What this task involves = Reproduce each of the following lines verbatim.

Saved entries
● ● ●

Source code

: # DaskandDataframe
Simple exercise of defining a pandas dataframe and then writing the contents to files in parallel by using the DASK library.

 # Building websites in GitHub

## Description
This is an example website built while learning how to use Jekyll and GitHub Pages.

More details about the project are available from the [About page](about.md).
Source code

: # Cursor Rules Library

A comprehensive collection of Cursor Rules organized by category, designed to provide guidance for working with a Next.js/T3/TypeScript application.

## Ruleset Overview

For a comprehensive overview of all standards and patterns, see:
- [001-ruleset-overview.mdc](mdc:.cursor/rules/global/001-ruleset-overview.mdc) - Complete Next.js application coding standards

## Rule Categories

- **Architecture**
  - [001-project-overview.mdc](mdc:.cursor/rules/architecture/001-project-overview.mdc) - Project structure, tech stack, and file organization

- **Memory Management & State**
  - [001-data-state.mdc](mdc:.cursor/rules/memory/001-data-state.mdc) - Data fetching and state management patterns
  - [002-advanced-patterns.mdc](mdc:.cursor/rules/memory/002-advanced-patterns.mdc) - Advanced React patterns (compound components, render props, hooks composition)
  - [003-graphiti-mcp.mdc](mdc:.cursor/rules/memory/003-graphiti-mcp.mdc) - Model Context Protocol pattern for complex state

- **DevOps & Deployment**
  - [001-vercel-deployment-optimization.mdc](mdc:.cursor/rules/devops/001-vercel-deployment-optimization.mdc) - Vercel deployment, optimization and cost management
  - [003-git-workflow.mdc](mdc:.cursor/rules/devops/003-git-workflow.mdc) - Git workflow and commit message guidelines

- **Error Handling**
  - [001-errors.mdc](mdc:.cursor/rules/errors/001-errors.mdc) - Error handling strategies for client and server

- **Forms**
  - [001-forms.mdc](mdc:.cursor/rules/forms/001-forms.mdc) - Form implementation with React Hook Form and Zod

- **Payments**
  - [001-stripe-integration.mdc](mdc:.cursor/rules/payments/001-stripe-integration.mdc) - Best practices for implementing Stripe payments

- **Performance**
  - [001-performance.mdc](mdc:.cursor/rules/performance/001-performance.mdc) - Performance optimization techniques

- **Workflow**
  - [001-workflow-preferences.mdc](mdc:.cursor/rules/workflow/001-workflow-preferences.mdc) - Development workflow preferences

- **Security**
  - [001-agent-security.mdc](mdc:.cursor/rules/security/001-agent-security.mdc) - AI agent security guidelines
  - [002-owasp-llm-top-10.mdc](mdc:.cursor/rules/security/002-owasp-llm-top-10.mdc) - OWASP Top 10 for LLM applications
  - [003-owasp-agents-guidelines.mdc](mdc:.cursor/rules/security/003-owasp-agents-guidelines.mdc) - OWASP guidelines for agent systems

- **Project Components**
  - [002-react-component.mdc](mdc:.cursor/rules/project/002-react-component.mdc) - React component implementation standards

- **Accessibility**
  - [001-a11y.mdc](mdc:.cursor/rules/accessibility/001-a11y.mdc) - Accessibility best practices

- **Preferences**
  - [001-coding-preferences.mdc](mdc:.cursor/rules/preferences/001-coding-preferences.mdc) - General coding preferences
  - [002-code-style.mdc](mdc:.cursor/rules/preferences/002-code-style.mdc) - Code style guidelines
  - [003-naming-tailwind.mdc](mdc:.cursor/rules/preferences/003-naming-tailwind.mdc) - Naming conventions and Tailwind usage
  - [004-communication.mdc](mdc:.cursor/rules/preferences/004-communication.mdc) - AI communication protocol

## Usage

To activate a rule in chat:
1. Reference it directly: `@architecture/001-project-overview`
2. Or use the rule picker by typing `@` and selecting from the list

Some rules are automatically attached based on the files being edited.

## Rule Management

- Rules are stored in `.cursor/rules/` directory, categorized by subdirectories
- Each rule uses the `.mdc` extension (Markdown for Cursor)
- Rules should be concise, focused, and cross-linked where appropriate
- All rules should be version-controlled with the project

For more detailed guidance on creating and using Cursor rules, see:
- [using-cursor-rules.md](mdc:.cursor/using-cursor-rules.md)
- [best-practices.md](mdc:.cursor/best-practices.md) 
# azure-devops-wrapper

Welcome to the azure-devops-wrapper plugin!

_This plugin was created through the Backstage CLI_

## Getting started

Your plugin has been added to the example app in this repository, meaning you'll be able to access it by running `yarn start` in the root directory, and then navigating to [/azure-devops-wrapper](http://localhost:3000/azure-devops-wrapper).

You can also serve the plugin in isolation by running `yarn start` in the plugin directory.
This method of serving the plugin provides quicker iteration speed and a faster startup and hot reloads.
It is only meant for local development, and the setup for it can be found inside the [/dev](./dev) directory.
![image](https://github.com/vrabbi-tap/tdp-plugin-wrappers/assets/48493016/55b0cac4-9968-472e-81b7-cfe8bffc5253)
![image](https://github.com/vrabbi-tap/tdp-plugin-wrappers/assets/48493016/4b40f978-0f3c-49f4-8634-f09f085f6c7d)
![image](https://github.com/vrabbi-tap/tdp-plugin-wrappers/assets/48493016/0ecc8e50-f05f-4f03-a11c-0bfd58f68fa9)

● ● ●

Output of the exercise =
Source code

: # DaskandDataframe
Simple exercise of defining a pandas dataframe and then writing the contents to files in parallel by using the DASK library.

 # Building websites in GitHub

## Description
This is an example website built while learning how to use Jekyll and GitHub Pages.

More details about the project are available from the [About page](about.md).
Source code

: # Cursor Rules Library

A comprehensive collection of Cursor Rules organized by category, designed to provide guidance for working with a Next.js/T3/TypeScript application.

## Ruleset Overview

For a comprehensive overview of all standards and patterns, see:
- [001-ruleset-overview.mdc](mdc:.cursor/rules/global/001-ruleset-overview.mdc) - Complete Next.js application coding standards

## Rule Categories

- **Architecture**
  - [001-project-overview.mdc](mdc:.cursor/rules/architecture/001-project-overview.mdc) - Project structure, tech stack, and file organization

- **Memory Management & State**
  - [001-data-state.mdc](mdc:.cursor/rules/memory/001-data-state.mdc) - Data fetching and state management patterns
  - [002-advanced-patterns.mdc](mdc:.cursor/rules/memory/002-advanced-patterns.mdc) - Advanced React patterns (compound components, render props, hooks composition)
  - [003-graphiti-mcp.mdc](mdc:.cursor/rules/memory/003-graphiti-mcp.mdc) - Model Context Protocol pattern for complex state

- **DevOps & Deployment**
  - [001-vercel-deployment-optimization.mdc](mdc:.cursor/rules/devops/001-vercel-deployment-optimization.mdc) - Vercel deployment, optimization and cost management
  - [003-git-workflow.mdc](mdc:.cursor/rules/devops/003-git-workflow.mdc) - Git workflow and commit message guidelines

- **Error Handling**
  - [001-errors.mdc](mdc:.cursor/rules/errors/001-errors.mdc) - Error handling strategies for client and server

- **Forms**
  - [001-forms.mdc](mdc:.cursor/rules/forms/001-forms.mdc) - Form implementation with React Hook Form and Zod

- **Payments**
  - [001-stripe-integration.mdc](mdc:.cursor/rules/payments/001-stripe-integration.mdc) - Best practices for implementing Stripe payments

- **Performance**
  - [001-performance.mdc](mdc:.cursor/rules/performance/001-performance.mdc) - Performance optimization techniques

- **Workflow**
  - [001-workflow-preferences.mdc](mdc:.cursor/rules/workflow/001-workflow-preferences.mdc) - Development workflow preferences

- **Security**
  - [001-agent-security.mdc](mdc:.cursor/rules/security/001-agent-security.mdc) - AI agent security guidelines
  - [002-owasp-llm-top-10.mdc](mdc:.cursor/rules/security/002-owasp-llm-top-10.mdc) - OWASP Top 10 for LLM applications
  - [003-owasp-agents-guidelines.mdc](mdc:.cursor/rules/security/003-owasp-agents-guidelines.mdc) - OWASP guidelines for agent systems

- **Project Components**
  - [002-react-component.mdc](mdc:.cursor/rules/project/002-react-component.mdc) - React component implementation standards

- **Accessibility**
  - [001-a11y.mdc](mdc:.cursor/rules/accessibility/001-a11y.mdc) - Accessibility best practices

- **Preferences**
  - [001-coding-preferences.mdc](mdc:.cursor/rules/preferences/001-coding-preferences.mdc) - General coding preferences
  - [002-code-style.mdc](mdc:.cursor/rules/preferences/002-code-style.mdc) - Code style guidelines
  - [003-naming-tailwind.mdc](mdc:.cursor/rules/preferences/003-naming-tailwind.mdc) - Naming conventions and Tailwind usage
  - [004-communication.mdc](mdc:.cursor/rules/preferences/004-communication.mdc) - AI communication protocol

## Usage

To activate a rule in chat:
1. Reference it directly: `@architecture/001-project-overview`
2. Or use the rule picker by typing `@` and selecting from the list

Some rules are automatically attached based on the files being edited.

## Rule Management

- Rules are stored in `.cursor/rules/` directory, categorized by subdirectories
- Each rule uses the `.mdc` extension (Markdown for Cursor)
- Rules should be concise, focused, and cross-linked where appropriate
- All rules should be version-controlled with the project

For more detailed guidance on creating and using Cursor rules, see:
- [using-cursor-rules.md](mdc:.cursor/using-cursor-rules.md)
- [best-practices.md](mdc:.cursor/best-practices.md) 
# azure-devops-wrapper

Welcome to the azure-devops-wrapper plugin!

_This plugin was created through the Backstage CLI_

## Getting started

Your plugin has been added to the example app in this repository, meaning you'll be able to access it by running `yarn start` in the root directory, and then navigating to [/azure-devops-wrapper](http://localhost:3000/azure-devops-wrapper).

You can also serve the plugin in isolation by running `yarn start` in the plugin directory.
This method of serving the plugin provides quicker iteration speed and a faster startup and hot reloads.
It is only meant for local development, and the setup for it can be found inside the [/dev](./dev) directory.
![image](https://github.com/vrabbi-tap/tdp-plugin-wrappers/assets/48493016/55b0cac4-9968-472e-81b7-cfe8bffc5253)
![image](https://github.com/vrabbi-tap/tdp-plugin-wrappers/assets/48493016/4b40f978-0f3c-49f4-8634-f09f085f6c7d)
![image](https://github.com/vrabbi-tap/tdp-plugin-wrappers/assets/48493016/0ecc8e50-f05f-4f03-a11c-0bfd58f68fa9)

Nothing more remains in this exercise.